(Electronic design automation data)
==============================

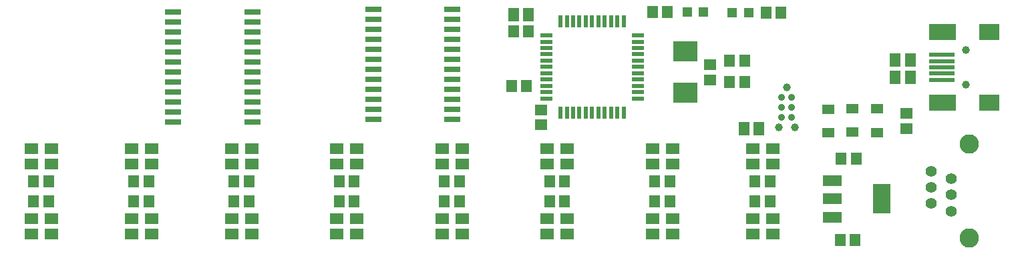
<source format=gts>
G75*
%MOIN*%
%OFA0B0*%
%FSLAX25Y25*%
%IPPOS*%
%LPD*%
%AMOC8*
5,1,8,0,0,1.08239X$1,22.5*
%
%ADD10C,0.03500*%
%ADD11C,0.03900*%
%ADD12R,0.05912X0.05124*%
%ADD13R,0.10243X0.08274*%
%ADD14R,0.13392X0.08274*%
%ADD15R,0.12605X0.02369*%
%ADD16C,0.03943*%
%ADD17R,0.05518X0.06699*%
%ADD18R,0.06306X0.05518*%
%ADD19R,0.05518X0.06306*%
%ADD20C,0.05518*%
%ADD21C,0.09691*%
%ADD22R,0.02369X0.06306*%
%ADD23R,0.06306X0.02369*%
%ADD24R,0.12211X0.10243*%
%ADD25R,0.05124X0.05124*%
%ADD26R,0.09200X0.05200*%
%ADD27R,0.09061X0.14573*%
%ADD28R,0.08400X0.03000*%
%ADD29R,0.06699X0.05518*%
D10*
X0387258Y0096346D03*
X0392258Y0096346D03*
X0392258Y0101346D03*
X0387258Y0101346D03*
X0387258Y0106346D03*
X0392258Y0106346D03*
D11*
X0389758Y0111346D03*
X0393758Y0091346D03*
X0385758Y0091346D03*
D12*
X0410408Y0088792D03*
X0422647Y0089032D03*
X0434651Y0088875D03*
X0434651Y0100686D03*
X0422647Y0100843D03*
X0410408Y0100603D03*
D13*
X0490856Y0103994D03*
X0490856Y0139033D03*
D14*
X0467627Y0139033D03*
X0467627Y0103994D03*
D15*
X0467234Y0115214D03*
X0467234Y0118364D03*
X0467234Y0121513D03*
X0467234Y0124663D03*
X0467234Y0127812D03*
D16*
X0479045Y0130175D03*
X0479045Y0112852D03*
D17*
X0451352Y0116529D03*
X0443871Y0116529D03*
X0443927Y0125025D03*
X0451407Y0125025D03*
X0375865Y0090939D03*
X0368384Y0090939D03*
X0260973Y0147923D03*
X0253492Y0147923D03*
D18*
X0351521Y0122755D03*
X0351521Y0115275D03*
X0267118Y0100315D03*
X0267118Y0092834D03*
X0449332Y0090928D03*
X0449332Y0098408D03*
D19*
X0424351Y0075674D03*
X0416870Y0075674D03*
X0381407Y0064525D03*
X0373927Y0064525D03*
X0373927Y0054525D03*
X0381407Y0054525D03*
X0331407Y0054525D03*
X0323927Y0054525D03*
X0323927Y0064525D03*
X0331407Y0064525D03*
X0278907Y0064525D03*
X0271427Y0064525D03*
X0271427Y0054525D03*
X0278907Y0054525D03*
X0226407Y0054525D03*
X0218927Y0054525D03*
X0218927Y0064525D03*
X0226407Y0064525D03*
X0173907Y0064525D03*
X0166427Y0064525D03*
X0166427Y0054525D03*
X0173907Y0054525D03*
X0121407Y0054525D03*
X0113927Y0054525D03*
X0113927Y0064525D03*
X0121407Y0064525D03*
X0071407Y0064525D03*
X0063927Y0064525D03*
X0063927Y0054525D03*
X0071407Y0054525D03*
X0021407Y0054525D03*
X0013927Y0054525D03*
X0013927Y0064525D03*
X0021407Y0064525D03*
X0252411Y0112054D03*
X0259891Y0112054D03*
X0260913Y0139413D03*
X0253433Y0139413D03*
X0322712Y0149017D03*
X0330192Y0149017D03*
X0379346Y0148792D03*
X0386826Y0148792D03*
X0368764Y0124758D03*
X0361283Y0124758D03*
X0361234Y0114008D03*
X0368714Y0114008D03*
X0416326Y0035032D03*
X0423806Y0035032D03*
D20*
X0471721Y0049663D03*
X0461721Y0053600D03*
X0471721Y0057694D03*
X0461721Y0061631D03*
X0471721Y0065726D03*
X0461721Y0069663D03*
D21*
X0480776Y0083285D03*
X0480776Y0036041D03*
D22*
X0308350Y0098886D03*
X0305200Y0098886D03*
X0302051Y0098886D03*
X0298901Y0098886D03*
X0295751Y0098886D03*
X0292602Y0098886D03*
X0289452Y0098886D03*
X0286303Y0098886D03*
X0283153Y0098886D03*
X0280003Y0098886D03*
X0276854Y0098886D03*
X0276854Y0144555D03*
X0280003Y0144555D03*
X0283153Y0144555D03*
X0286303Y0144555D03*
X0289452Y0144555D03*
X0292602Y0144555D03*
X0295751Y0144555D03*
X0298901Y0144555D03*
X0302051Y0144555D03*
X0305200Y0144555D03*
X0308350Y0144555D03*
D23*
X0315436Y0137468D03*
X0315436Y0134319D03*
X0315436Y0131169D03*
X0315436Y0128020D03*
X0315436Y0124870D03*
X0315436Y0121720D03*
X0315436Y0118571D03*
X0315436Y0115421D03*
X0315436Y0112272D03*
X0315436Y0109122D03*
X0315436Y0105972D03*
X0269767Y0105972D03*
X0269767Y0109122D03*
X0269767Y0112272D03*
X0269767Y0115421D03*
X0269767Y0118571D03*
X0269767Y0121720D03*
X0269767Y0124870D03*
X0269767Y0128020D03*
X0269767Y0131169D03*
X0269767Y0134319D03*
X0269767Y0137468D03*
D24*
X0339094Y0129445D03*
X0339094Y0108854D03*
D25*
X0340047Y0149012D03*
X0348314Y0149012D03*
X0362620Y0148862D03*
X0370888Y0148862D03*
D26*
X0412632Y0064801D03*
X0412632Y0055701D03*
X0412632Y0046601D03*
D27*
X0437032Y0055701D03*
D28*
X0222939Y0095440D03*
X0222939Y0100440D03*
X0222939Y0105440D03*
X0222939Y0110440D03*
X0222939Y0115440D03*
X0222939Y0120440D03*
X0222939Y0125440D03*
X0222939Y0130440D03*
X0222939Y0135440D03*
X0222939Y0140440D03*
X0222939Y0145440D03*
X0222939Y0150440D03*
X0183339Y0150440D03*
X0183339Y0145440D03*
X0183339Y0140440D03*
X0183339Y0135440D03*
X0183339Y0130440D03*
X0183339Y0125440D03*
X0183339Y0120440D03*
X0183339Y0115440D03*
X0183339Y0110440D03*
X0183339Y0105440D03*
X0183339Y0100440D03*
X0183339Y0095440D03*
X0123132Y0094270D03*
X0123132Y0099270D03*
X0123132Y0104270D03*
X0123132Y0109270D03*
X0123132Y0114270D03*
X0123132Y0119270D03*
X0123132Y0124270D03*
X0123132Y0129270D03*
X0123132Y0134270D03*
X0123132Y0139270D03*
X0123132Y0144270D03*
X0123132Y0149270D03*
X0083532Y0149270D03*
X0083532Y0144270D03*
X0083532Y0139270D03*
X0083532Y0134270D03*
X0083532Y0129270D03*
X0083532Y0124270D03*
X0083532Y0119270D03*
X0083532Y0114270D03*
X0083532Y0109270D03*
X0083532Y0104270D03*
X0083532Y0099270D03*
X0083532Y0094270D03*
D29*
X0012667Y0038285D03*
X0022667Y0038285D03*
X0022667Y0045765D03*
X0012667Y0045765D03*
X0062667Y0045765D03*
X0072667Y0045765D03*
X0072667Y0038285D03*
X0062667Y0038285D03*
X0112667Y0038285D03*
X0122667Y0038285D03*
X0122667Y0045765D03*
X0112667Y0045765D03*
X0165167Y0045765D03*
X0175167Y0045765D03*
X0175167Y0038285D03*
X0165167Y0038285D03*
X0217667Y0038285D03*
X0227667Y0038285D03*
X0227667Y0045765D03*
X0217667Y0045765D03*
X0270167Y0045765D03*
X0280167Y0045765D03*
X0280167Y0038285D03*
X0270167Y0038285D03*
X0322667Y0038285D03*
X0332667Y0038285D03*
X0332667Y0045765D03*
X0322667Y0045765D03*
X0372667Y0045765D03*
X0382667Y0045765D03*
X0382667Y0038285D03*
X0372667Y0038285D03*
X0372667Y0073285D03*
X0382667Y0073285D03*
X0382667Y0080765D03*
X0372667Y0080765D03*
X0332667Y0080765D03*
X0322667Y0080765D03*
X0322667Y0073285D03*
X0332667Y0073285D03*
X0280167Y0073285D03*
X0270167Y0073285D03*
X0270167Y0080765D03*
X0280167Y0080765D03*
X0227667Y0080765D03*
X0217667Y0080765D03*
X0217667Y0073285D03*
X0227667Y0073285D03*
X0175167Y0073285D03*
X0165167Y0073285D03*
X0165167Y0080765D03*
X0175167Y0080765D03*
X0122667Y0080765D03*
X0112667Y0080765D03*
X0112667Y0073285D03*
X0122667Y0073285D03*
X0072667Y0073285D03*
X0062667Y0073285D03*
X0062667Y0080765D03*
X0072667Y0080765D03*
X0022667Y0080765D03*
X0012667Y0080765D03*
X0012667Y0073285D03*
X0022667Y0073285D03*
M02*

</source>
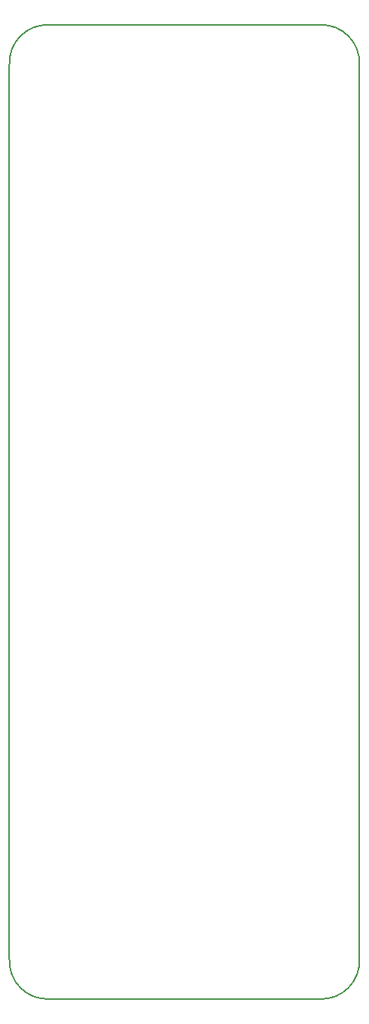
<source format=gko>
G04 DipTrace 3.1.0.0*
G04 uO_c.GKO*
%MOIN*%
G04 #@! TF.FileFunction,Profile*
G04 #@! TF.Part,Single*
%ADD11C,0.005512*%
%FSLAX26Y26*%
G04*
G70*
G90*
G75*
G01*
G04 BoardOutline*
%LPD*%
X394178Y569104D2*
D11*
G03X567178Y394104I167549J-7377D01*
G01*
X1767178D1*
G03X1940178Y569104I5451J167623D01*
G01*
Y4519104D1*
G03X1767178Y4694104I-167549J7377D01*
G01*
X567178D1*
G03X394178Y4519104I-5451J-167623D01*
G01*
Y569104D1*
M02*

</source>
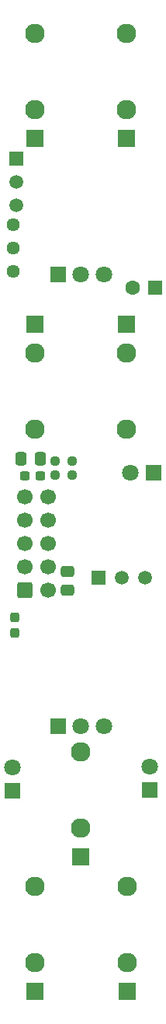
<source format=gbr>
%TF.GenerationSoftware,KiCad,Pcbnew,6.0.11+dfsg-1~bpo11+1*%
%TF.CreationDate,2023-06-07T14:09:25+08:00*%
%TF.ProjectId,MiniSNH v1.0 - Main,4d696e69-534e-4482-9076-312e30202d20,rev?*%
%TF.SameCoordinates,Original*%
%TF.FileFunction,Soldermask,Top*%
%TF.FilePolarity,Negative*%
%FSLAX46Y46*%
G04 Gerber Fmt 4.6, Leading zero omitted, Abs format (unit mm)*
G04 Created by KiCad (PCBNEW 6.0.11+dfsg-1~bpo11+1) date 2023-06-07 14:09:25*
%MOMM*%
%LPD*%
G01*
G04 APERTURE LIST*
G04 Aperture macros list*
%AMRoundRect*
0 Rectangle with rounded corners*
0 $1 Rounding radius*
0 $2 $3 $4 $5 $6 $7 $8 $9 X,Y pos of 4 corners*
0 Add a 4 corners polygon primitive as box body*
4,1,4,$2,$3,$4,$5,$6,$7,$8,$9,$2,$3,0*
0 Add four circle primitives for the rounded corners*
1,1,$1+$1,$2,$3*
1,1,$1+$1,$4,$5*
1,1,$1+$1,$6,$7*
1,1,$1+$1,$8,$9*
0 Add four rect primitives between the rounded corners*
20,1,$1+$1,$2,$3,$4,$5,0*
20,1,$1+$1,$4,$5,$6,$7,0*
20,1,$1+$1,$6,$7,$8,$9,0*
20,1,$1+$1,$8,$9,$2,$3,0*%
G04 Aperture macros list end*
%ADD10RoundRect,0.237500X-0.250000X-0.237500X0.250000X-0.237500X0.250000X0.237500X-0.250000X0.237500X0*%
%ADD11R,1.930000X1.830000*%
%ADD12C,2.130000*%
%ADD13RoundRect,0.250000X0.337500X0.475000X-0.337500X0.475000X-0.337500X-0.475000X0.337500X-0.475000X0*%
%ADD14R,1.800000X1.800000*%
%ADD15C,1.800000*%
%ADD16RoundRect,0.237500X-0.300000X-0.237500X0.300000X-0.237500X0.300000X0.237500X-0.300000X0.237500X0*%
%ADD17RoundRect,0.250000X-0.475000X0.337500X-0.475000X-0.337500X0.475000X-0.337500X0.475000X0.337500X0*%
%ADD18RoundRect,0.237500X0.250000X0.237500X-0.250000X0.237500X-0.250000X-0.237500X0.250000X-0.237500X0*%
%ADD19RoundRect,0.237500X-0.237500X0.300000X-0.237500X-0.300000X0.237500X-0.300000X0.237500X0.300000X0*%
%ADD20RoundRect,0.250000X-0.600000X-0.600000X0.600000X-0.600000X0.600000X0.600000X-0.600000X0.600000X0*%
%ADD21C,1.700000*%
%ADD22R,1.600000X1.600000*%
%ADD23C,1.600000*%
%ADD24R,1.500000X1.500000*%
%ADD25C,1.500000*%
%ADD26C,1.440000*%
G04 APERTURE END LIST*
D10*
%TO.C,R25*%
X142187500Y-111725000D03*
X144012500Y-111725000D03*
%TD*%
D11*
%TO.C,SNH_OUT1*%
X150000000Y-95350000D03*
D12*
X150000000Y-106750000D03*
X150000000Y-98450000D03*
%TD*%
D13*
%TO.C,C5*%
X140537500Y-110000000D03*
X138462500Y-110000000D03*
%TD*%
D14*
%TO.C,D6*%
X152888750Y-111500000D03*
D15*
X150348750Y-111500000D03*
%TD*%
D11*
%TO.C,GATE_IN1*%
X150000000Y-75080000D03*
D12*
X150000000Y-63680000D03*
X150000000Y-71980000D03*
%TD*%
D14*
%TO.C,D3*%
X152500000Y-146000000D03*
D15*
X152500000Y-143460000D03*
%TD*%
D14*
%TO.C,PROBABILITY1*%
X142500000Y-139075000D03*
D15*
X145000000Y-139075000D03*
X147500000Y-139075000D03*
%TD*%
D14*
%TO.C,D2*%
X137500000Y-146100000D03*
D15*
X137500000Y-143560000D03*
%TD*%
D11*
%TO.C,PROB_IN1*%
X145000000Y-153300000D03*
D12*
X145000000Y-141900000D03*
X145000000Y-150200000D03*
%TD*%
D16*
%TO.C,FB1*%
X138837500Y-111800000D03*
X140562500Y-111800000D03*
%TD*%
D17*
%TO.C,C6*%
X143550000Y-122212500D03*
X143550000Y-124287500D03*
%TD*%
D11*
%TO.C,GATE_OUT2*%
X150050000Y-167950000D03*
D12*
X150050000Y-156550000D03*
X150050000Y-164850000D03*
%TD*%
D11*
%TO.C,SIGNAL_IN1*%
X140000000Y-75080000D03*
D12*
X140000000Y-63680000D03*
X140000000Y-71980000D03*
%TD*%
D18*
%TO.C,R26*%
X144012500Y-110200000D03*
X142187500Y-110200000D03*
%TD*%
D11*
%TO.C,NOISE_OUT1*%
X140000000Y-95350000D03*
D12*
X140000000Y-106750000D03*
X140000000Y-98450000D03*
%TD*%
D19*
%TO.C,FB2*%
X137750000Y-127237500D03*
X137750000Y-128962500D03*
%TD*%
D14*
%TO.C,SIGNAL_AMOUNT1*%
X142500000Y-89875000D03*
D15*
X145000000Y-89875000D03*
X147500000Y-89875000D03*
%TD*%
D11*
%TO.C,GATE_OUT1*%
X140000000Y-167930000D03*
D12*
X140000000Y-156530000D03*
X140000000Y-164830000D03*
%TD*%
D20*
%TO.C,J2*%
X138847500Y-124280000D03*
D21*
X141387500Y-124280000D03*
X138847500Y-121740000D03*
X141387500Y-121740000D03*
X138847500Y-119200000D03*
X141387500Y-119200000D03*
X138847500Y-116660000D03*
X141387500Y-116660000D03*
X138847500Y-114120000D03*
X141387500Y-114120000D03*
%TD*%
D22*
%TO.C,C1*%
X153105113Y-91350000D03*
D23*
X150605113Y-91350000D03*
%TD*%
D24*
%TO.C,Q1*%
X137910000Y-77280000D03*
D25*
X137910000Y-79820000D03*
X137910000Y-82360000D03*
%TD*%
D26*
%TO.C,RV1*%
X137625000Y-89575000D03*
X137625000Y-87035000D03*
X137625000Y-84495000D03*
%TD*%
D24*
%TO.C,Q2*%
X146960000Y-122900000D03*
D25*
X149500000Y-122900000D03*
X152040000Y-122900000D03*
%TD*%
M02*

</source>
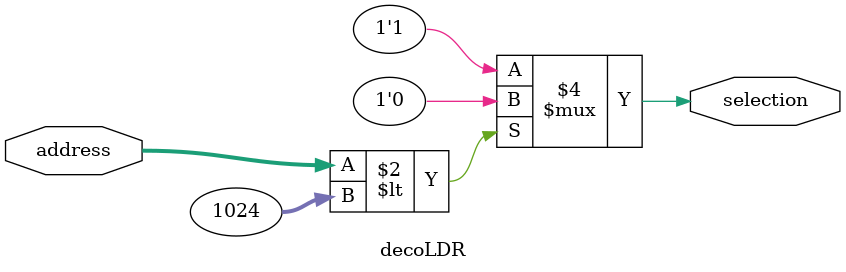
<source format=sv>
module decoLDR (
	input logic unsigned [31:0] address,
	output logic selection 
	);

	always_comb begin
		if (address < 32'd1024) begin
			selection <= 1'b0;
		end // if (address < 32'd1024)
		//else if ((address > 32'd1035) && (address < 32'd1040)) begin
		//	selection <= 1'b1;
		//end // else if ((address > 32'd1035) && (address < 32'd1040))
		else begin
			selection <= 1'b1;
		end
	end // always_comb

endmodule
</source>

==============================

> **TASK PROMPT**: Would you copy, unchanged, the stretch of the records above that begins at the line containing "X0372667Y0038285D03*" and ends at the line containing "X0270167Y0080765D03*", and only that?

> **WRITTEN RESPONSE**:
X0372667Y0038285D03*
X0372667Y0073285D03*
X0382667Y0073285D03*
X0382667Y0080765D03*
X0372667Y0080765D03*
X0332667Y0080765D03*
X0322667Y0080765D03*
X0322667Y0073285D03*
X0332667Y0073285D03*
X0280167Y0073285D03*
X0270167Y0073285D03*
X0270167Y0080765D03*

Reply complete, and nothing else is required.